O, Benden razı mı? Ve bütün gök ehline bu kıyafete bürünmelerini emretti, bende böyle giyindim. Efendimiz, ‘Ebu Bekir çağırın’ dedi ‘Nasılsa öyle gelsin.’ O da o kıyafetle geldi. Hz. Ebubekir; ‘Yâ Resulullah, kusura bakmayın…’ dedi. Efendimiz ‘Yâ Ebu Bekir, Cebrail geldi böyle buyuruyor. O senden razı, sen de O’ndan razı mısın? Diye soruyor.’ Öyle bir coştu ki Ebu Bekir ‘Ene razı, ene razı / ben de razıyım, bende razıyım’ Diyerek dönmeye başladı. İlk semâ budur.

Ayrıca kâinat, varlığını dönmeye borçludur. Atom çekirdeği etrafında elektronlar dönüyor, dünya dönüyor, galaksiler dönüyor; ben niye dönmeyeyim. Dönüş bu. Bunu müesseseleştiren ve kitapta zikreden ilk zât Necmeddin-i Kübrâ’dır. Hz. Pîr’in pîri olan zâttır. Hz. Mevlânâ zâten var olan semâyı tercih etmiştir. Çünkü coşkun bir zâttır.

Hz. Şems’ten sonra başladı falan diyorlar da yok böyle bir şey. İlk ne zaman yaptığını bilmiyoruz. Ama sokakta, hamamda, evde, medresede, mecliste, tenhada semâ ettiğini biliyoruz. Ama Selahaddin Zerkubî Konevî’nin alattığına göre, ayazda namaz kılarken gözünden akan yaşlar yere düşünceye kadar geçen zaman içerisinde buz tutacak kadar soğukta namaz kılıyor. Bunu kimse söylemiyor. Ben bunu Viyana’da anlattığım zaman ‘Biz Hz. Mevlânâ’yı dinlemeye geldik, sen bize namazdan bahsediyorsun.’ diyecek kadar da salaklar var. Biz özü bitirmişiz, kabuğuyla uğraşmaya çalışıyoruz! İşte bu semâyı Hz. Mevlânâ herhangi bir kaideye bağlı olmaksızın, bir coşkunluk ifâdesi olarak yapmış. Kaideye bağlanması zaman içinde oluşmuş.

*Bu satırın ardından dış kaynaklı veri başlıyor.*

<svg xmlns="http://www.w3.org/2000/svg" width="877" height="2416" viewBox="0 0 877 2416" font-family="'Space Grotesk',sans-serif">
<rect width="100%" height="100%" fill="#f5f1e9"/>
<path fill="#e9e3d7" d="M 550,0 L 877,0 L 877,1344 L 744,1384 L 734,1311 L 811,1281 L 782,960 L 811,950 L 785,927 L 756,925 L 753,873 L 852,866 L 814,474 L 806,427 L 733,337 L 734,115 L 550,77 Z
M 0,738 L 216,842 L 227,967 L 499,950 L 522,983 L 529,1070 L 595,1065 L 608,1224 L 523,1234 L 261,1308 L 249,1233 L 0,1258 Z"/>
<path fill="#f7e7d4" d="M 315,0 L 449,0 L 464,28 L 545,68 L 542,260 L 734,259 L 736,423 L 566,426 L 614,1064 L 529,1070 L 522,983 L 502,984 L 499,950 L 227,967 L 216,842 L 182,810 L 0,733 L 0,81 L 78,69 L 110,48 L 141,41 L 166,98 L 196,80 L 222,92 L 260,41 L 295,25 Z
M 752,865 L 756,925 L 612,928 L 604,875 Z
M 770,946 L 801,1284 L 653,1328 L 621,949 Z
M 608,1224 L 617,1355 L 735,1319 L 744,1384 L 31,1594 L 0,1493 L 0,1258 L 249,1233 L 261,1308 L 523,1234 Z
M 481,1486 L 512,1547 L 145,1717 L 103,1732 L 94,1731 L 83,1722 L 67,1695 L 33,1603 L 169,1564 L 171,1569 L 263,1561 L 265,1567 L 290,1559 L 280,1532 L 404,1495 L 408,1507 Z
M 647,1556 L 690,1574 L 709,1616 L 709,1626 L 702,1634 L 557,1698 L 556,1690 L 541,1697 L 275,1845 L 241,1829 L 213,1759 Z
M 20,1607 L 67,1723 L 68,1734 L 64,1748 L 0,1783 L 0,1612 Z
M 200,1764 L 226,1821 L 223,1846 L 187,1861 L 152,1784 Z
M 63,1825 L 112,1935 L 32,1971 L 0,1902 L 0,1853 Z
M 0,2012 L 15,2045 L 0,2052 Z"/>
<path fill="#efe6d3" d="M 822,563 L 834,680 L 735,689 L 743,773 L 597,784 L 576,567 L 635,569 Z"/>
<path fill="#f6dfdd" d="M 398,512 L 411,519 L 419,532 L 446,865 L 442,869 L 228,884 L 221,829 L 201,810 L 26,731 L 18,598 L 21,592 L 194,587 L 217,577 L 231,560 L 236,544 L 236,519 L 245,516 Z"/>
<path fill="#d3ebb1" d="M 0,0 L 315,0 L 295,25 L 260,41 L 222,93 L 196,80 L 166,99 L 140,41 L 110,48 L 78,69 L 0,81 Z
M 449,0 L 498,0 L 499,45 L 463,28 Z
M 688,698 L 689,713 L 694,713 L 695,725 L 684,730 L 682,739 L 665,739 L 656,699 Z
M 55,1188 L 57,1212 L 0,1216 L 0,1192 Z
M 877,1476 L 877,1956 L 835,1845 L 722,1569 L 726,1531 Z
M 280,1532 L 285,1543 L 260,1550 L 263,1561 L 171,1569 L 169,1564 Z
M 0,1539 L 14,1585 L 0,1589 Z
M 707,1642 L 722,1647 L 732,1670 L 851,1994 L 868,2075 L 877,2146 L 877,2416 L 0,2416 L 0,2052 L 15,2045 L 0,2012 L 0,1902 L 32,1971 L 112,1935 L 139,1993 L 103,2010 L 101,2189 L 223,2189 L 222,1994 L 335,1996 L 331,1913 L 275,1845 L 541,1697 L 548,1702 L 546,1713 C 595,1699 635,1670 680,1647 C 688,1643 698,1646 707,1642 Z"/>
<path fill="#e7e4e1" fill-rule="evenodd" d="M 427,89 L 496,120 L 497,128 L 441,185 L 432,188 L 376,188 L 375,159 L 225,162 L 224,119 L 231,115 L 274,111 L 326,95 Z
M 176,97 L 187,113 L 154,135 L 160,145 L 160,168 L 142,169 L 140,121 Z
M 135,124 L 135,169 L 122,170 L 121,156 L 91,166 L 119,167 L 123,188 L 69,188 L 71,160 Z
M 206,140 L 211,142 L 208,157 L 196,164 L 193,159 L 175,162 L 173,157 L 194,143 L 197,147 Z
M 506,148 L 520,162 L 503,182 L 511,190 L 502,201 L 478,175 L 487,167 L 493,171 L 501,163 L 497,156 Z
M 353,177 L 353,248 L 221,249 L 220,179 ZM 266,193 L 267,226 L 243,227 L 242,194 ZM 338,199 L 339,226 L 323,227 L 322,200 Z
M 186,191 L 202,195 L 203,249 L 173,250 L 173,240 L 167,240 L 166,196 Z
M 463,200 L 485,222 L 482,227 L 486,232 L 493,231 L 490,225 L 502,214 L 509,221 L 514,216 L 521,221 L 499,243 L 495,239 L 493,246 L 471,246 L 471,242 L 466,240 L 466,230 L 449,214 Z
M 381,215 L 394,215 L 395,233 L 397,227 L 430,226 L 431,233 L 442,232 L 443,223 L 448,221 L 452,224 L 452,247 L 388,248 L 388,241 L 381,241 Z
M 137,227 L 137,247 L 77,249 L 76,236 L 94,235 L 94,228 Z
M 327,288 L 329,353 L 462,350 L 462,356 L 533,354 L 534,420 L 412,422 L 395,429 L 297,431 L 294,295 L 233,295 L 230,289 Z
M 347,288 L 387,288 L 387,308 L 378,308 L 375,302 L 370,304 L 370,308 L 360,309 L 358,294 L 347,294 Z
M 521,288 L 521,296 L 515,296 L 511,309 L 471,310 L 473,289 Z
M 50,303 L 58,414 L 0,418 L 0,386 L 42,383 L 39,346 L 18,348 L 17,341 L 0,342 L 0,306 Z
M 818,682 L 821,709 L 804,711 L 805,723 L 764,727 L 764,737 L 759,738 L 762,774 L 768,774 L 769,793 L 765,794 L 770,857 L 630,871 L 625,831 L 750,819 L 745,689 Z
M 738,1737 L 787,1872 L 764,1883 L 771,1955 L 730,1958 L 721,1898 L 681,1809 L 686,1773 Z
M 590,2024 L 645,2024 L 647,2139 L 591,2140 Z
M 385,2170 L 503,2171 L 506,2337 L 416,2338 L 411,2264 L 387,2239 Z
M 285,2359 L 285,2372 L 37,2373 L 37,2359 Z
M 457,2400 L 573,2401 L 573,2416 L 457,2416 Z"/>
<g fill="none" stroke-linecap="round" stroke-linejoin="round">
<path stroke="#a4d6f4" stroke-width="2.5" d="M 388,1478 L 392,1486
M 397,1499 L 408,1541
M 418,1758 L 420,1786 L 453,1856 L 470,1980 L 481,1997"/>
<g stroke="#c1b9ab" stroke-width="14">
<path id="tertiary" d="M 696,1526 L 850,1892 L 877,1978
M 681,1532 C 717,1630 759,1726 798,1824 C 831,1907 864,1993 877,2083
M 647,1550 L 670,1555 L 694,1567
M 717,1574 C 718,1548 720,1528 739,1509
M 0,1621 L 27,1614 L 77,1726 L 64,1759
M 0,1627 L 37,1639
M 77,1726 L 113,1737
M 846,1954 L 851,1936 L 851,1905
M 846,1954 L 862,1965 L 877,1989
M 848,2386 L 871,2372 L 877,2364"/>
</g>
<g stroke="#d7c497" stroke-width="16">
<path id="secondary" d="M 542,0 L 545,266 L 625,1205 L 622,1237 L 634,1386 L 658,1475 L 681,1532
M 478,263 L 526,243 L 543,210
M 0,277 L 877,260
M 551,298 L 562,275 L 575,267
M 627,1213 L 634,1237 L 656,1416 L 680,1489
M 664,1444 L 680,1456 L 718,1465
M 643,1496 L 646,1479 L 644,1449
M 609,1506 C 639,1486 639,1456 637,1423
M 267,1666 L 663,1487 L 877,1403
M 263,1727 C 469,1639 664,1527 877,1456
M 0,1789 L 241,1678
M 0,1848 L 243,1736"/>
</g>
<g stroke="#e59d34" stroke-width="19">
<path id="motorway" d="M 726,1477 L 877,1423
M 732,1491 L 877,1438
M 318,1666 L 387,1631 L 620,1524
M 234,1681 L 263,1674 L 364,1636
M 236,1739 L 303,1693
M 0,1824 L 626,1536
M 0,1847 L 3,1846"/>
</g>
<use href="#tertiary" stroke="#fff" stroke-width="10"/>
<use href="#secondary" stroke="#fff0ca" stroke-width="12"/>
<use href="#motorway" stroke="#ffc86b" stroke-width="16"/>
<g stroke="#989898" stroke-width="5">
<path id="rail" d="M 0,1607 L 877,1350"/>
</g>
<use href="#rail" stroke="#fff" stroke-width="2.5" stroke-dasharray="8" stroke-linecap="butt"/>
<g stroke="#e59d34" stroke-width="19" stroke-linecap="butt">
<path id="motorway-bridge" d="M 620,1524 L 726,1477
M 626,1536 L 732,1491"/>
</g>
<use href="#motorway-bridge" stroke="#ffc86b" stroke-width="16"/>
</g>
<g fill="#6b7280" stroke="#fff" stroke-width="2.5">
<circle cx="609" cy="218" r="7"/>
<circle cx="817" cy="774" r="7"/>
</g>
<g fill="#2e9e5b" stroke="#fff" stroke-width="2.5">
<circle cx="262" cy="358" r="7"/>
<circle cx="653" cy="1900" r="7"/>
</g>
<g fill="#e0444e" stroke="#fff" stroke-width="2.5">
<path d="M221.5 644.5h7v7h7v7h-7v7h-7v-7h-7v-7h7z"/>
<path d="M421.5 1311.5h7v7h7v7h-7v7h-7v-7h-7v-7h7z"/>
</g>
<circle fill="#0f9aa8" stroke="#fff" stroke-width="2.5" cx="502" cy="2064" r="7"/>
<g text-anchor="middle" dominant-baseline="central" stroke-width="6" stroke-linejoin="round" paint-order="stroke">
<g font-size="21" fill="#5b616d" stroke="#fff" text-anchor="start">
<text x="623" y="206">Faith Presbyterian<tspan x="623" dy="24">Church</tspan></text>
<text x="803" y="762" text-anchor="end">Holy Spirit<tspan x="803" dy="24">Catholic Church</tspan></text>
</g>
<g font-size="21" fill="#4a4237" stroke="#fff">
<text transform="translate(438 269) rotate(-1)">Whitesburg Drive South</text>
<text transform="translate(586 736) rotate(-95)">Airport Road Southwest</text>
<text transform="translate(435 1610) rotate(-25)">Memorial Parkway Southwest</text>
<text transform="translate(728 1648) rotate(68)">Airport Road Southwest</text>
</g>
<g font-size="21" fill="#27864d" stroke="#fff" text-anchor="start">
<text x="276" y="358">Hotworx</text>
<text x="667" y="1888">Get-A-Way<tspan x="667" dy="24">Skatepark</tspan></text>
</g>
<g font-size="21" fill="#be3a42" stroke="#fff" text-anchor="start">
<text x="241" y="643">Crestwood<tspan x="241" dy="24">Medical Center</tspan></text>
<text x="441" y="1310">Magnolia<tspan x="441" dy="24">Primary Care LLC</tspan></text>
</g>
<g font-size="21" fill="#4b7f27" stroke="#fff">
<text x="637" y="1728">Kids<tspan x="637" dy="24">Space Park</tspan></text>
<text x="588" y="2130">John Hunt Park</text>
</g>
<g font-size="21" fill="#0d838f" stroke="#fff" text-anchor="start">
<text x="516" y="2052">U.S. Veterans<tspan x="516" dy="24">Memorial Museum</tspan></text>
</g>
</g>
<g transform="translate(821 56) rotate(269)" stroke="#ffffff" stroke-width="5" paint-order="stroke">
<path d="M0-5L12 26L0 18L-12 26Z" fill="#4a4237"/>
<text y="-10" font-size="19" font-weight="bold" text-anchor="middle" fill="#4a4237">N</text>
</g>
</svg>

Hz. Pîr’den sonra Çelebî Hüsameddin Efendimiz, O’nun ahirete teşrifi ile Sultan Veled Efendimiz postta geçmiş. Arada Şeyh Kerimeddin Hazretleri de var. Daha sonra devam eden zaman içinde aşağı yukarı Fatih döneminde Pîr Adil Çelebi Konya Çelebisi iken bir şekle bürünmüş. En son şekli de Âsitâne’nin 18. postnişini Pîr Hüseyin Çelebi zamanında olmuş. Konya’da Kapı Camii vardır. O camiyi yaptıran zattır. Yani şeyh efendinin cami yaptırdığını kimse bilmiyor. Kapıda yazıyor. Semâya çıkan Konyalı genç çocuğa sordum: ‘Kapı Camii’ni kim yaptırdı?’ dedim. Bilmiyor. Kapıda yazıyor ama. Okumuyor. Babasının dükkânı oradadır. Yâni aşağı yukarı orada 2-3 vakit namaz kılıyor. Hayır, bilmiyor. Onun için böyle câhille olmaz bu işler.. Ne kültürsüz din olur, ne dinsiz kültür olur…

(DEVAM EDECEK)

Bu sayfadaki röportajları okuyanlar bilirler. Sayfayı hazırlayan, görüştüğü kişileri gerçek kimlikleriyle ve vasıflarıyla okuyucuya tanıtan başlıklar düzenler. Okumakta olduğunuz röportaj metni, bant çözümünden sonra ve yayından önce, Muhterem Tuğrul İnançer Beyefendi’nin onayına sunuldu. Kendileri bâzı değişikliklerle başlığın bu şekilde verilmesini tensip buyurdular. İkinci bölümdeki başlık, tarafımdan hazırlanmış ve yüksek anlayışına sığınılarak Sayın İnançer’in onayı alınmaksızın okuyucuya sunulmuştur. (O.Ç.)